Exercise details -
Where a line of the entries below includes the string "Yaracuy", count it. Give only the resulting number.

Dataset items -
- - - -

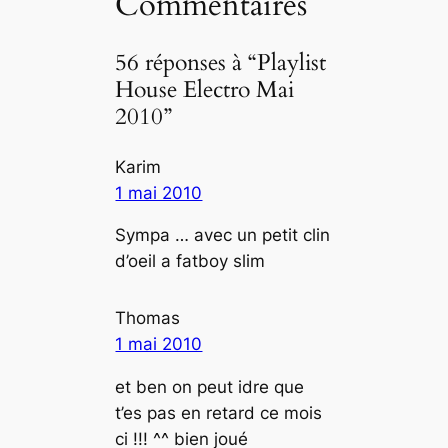
Commentaires
56 réponses à “Playlist
House Electro Mai
2010”
Karim
1 mai 2010
Sympa … avec un petit clin
d’oeil a fatboy slim
Thomas
1 mai 2010
et ben on peut idre que
t’es pas en retard ce mois
ci !!! ^^ bien joué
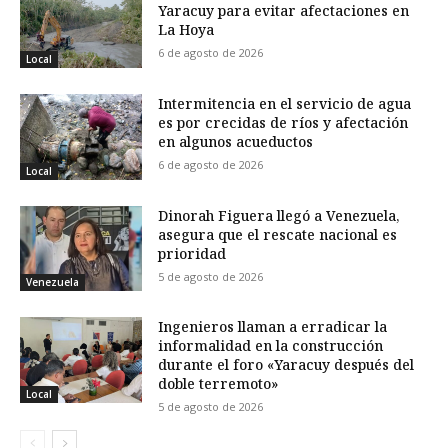
Yaracuy para evitar afectaciones en
La Hoya
6 de agosto de 2026
Local
Intermitencia en el servicio de agua
es por crecidas de ríos y afectación
en algunos acueductos
6 de agosto de 2026
Local
Dinorah Figuera llegó a Venezuela,
asegura que el rescate nacional es
prioridad
5 de agosto de 2026
Venezuela
Ingenieros llaman a erradicar la
informalidad en la construcción
durante el foro «Yaracuy después del
doble terremoto»
Local
5 de agosto de 2026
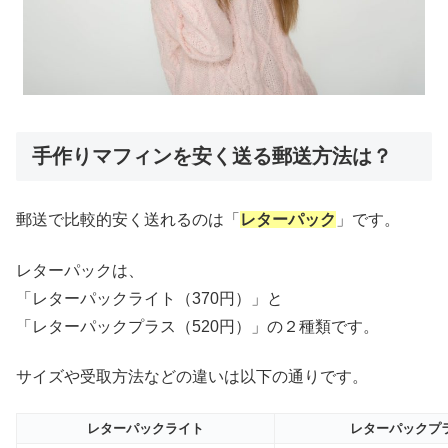
手作りマフィンを安く送る郵送方法は？
郵送で比較的安く送れるのは「
レターパック
」です。
レターパックは、
「レターパックライト（370円）」と
「レターパックプラス（520円）」の２種類です。
サイズや受取方法などの違いは以下の通りです。
レターパックライト
レターパックプ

- - - -

Task response -
2